Une première en solo hivernal aux Grandes Jorasses

Charles Dubouloz au retour Chamlang

Charles Dubouloz a gravi en solitaire la voie "Rolling Stones", du 13 a 18 janvier dernier.

Voici une ascension qui marquera les annales de l’alpinisme, et qui place le guide annecien de 32 ans parmi ses illustres aïeuls des grandes faces nord en hivernal. Charles Dubouloz a passé pas moins de 6 jours et 5 nuits sans voir le moindre rayon de soleil, pour gravir la voie "Rolling Stone" jusqu’à l’éperon Walker (4208m), point culminant des Grandes Jorasses.

Très peu répétée, cette voie a été ouverte en 1979 par les slovaques Kutil, Prochaska, Slechta, Svedja, et cote ED+ 6a A2 M8 pour 40 longueurs sur 1100m de paroi. C’est évidemment la première fois qu’elle est gravie en solo, ce qui nécessite des compétences, un effort et un engagement supplémentaire : pas moins de 35kg de matériel ont été hissés par Charles au fur et à mesure de son ascension ! C’est un exploit peu ordinaire, à l’heure où la mode est plutôt aux ascensions rapides, qui concrétise un parcours imposant et une préparation sans faille : Charles avait déjà "sévi" l’an passé en hivernale aux Drus, mais aussi cet automne lors de son ascension au Chamlang (Népal) avec Benjamin Védrines.

La FFCAM est particulièrement fière de saluer cette prouesse, car Charles a été formé notamment dans les filières de haut niveau de ski alpinisme sous la conduite du regretté Stéphane Brosse, ce qui a contribué à forger son excellente condition physique indispensable à un tel projet. « Charles est devenu en quelques années un des alpinistes français les plus talentueux grâce à une détermination sans faille, une grande intelligence, et une excellente maîtrise technique », confie Luc Thibal, Directeur Technique National de la FFCAM. Et il conclue dans le SMS qu’il a envoyé à Charles pour le féliciter : "le chemin de l’excellence n’est pas un long fleuve tranquille… Grâce à ta détermination, Charles, ça a fini par matcher !".

Le solo en auto-assurage, qu'est-ce que c'est ?

Il existe deux types d’escalade dite en solo, celle du « solo intégral », qui consiste à évoluer sans corde, donc avec un engagement absolu et total (on pense à Alex Honnold), et celle du solo en auto-assurage.

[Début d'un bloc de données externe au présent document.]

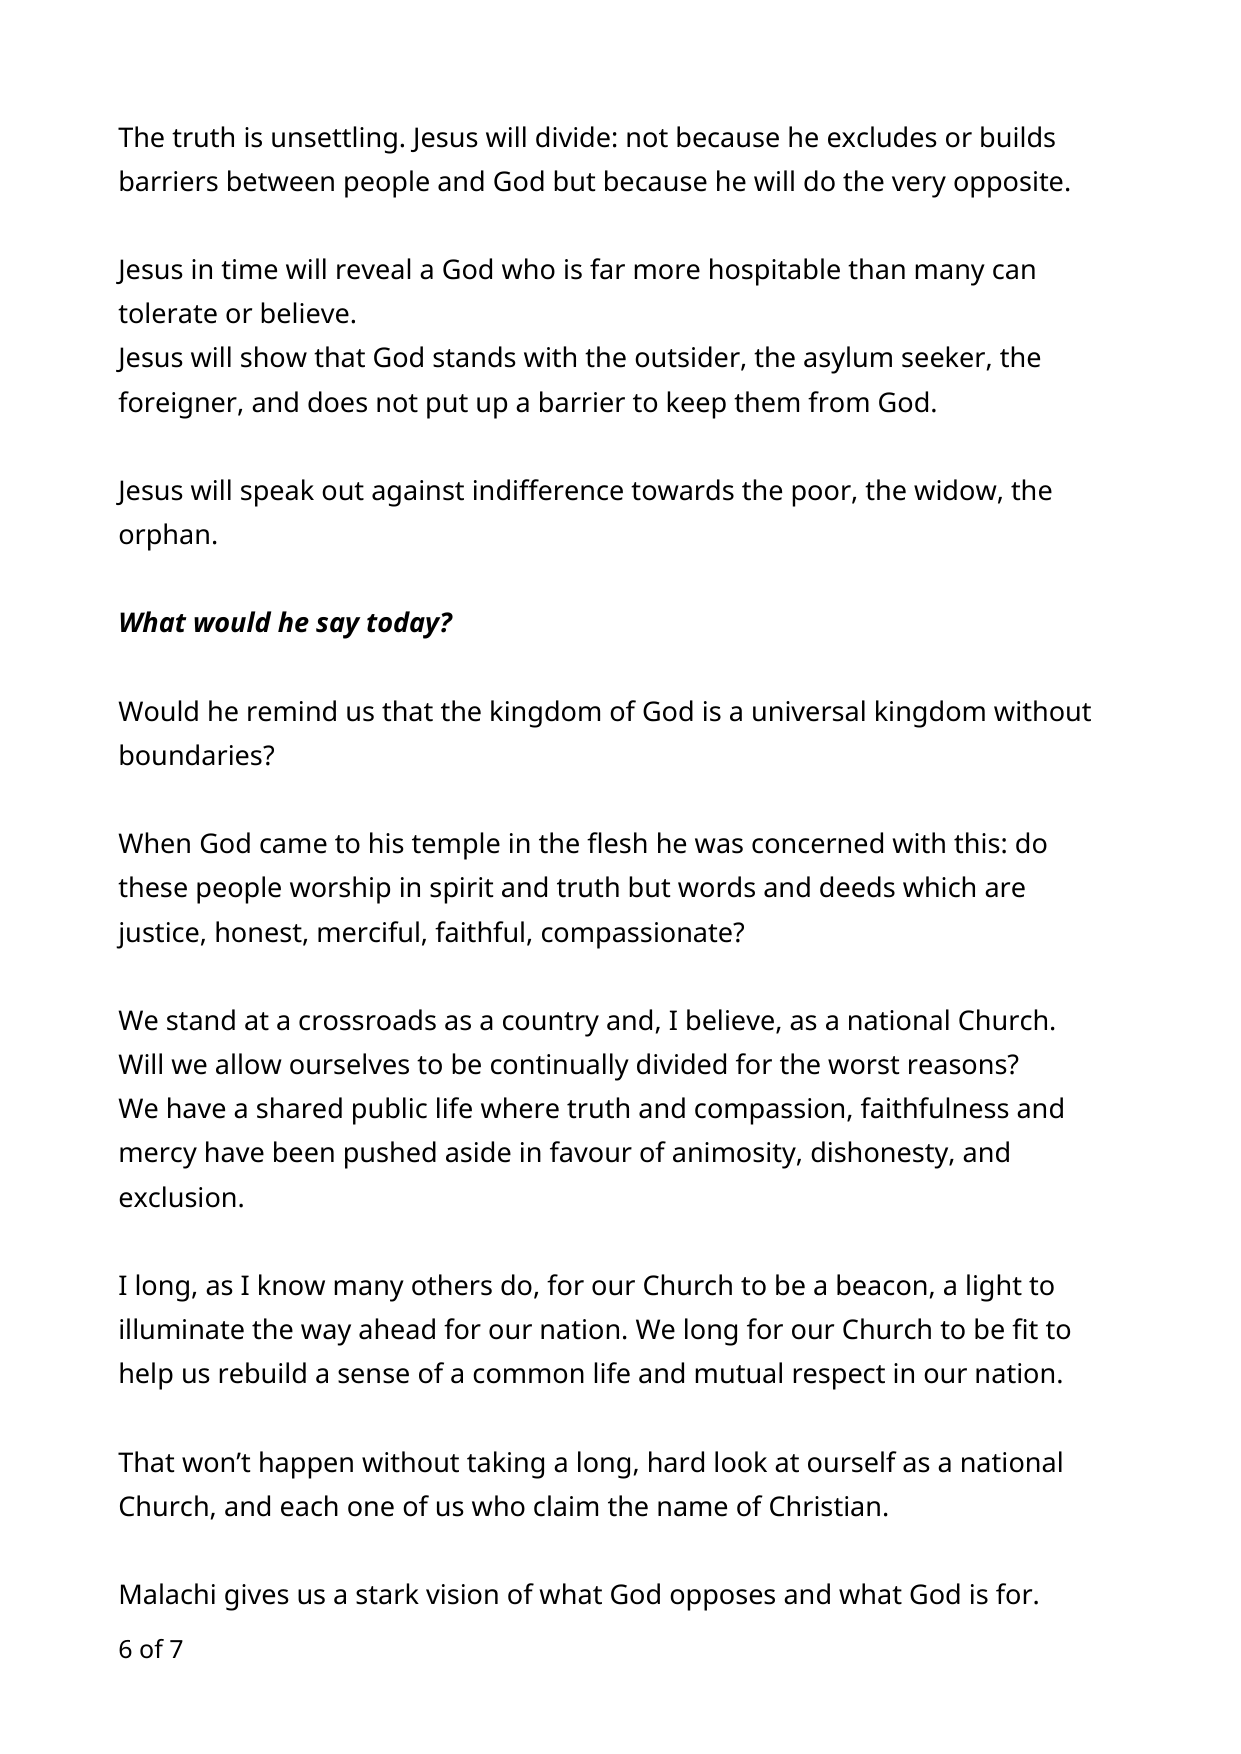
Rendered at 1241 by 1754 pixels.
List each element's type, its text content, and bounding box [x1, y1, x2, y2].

text I long, as I know many others do, for our Church to be a beacon, a light to illuminate the way ahead for our nation. We long for our Church to be fit to help us rebuild a sense of a common life and mutual respect in our nation. [118, 1266, 1122, 1392]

Sans entrer dans des détails approfondis, le principe consiste à grimper deux fois la longueur, la première fois « en tête » en s’assurant depuis le bas au moyen d’un appareil autobloquant. Une fois arrivé au point ou au relais (il existe différentes méthodes, selon aussi la configuration de la longueur), on fixe la corde, ce qui permet de redescendre en rappel, récupérer le matériel (il n’y a pas de second de cordée pour le faire !), puis remonter en s’assurant cette fois-ci par le haut, toujours avec la technique autobloquante. Souvent, le grimpeur remonte au moyen d’une poignée jumar pour gagner du temps.

Peu de grimpeurs se lancent dans ce type d’ascension, qui est à la fois plus technique, plus long, et plus engagé (il n’existe d’ailleurs pas ou peu de matériel spécifique)… l’escalade en cordée est bien entendu la pratique la plus sécuritaire ! Quelques grands spécialistes s’y sont illustrés, comme Christophe Moulin, Lionel Daudet, Patrice Glairon-Rappaz, ou plus récemment Silvia Vidal ou Julia Virat au Yosémite.